Opposition leaders welcome Gayoom back to Maldives

Former President Maumoon Abdul Gayoom was welcomed back to the Maldives by opposition leaders and supporters Wednesday night after nearly three months overseas.

He was greeted at the Velana International Airport by leaders and lawmakers from the main opposition Maldivian Democratic Party, Jumhooree Party and Adhaalath Party as well as loyalists from the divided ruling party.

Gayoom joined forces with opposition parties in March to challenge his half-brother President Abdulla Yameen’s grip on power. The new alliance sought unsuccessfully to remove Speaker Abdulla Maseeh Mohamed and gain the parliament’s majority.

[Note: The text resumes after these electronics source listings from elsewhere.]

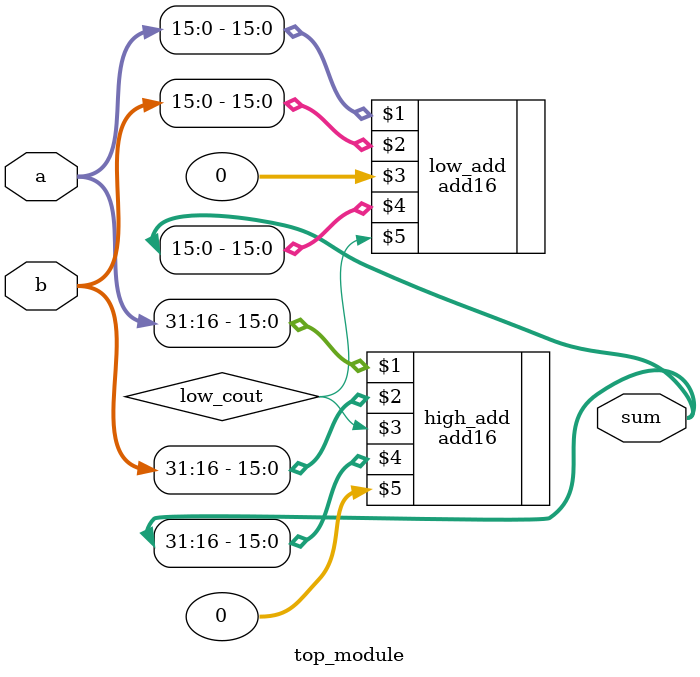
<source format=v>
module top_module(
  input [31:0] a,
  input [31:0] b,
  output [31:0] sum
);
  wire low_cout;
  add16 low_add(a[15:0], b[15:0], 0, sum[15:0], low_cout);
  add16 high_add(a[31:16], b[31:16], low_cout, sum[31:16], 0);
endmodule

</source>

Gayoom told reporters at the airport that the opposition alliance is not working for the advancement of any particular party or leader. “As a Maldivian citizen, I also want to participate in these efforts as much as I can. That is for the benefit and well-being of the whole nation,” he said.

Asked if he anticipated arrest or prosecution like other opposition figures, Gayoom said he has not committed any offence that would warrant jailing.

Gayoom met separately with the opposition politicians at the airport’s VIP lounge before heading to Malé

A sizable crowd of supporters, including MDP leadership figures and activists, gathered near the official jetty to welcome the former president but was pushed back by riot police. Gayoom walked over to the supporters behind police lines and shook hands with several people.

Gayoom left in early March to visit his ailing sister-in-law, who passed away on May 31. The former president’s son, MP Faris Maumoon, was prevented from visiting his dying aunt due to a travel ban.

Opposition leaders told reporters that Gayoom’s return has renewed hope for the reform efforts.

“We have a new momentum to win this with the experience and philosophy of Gayoom. God willing, our work will be successful. We will remain in this together,” said Minority Leader Ibrahim Mohamed Solih.

Gayoom’s first public appearance with opposition figures drew criticism from Yameen’s faction of the divided Progressive Party of Maldives.

“An extreme of selfishness in the name of reforming the country,” tweeted MP Abdul Raheem Abdulla, the PPM’s deputy leader.

MP Dr Abdulla Khaleel, the PPM’s secretary-general, suggested that Gayoom’s former adversaries were exploiting him to further their cause.

The Progressive Party of Maldives was split into rival factions led by the estranged Gayoom brothers after the civil court in October controversially stripped the elder Gayoom of his powers as the party’s elected leader.

In late March, the Yameen faction’s disciplinary committee expelled Gayoom himself from the PPM. The police subsequently took down the PPM flag and its logo from Gayoom’s office.

When Gayoom left for India in early March, his military bodyguards were prevented from accompanying him during the trip after he declared support for removing the speaker.